While people have been taking their waste to landfill sites for more than 5,000 years, semi-organised collections of it didn’t take off until the 13th century, when England introduced a law in 1297 making it illegal for its citizens to leave rubbish outside their homes.
As with much legislation in the Middle Ages, word of the new enactment didn’t exactly get around the country quickly and it wasn’t until midway through the 14th century that ‘rakers’ became a common sight on the streets of London.
They would make weekly rounds and use a rake to help gather their rubbish into carts which would then be processed elsewhere: history’s first bin men and wagons. With resources scarce, anything which could be reused or recycled was.
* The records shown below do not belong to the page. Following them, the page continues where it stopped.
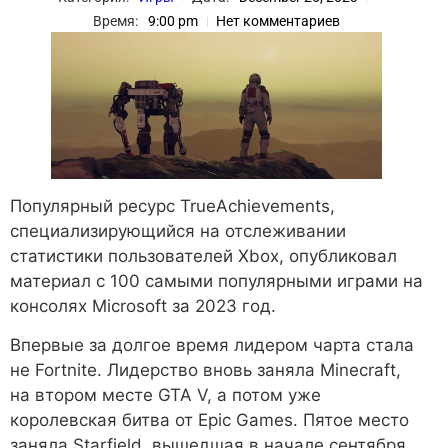
Время:
9:00 pm
Нет комментариев
Популярный ресурс TrueAchievements,
специализирующийся на отслеживании
статистики пользователей Xbox, опубликовал
материал с 100 самыми популярными играми на
консолях Microsoft за 2023 год.
Впервые за долгое время лидером чарта стала
не Fortnite. Лидерство вновь заняла Minecraft,
на втором месте GTA V, а потом уже
королевская битва от Epic Games. Пятое место
заняла Starfield, вышедшая в начале сентября.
Unfortunately, this came at a time of huge misfortune for people living in Europe, as the Black Death swept the continent with impunity.
It is estimated that up to 50 million people died between 1346-53 (around 60% of Europe’s population at the time), and with the rakers coming into regular contact with rats and their plague-spreading fleas, they were unknowingly on the front line, both as victims and in the fight against it.
The introduction of bin lorries marked a new era in waste management – one which has since evolved over time with increasing regulations and technology advancements in order to ensure public health and safety. Through it all, one thing remains constant: our proud history of bin lorries being at the forefront of taking care of our rubbish since the Middle Ages!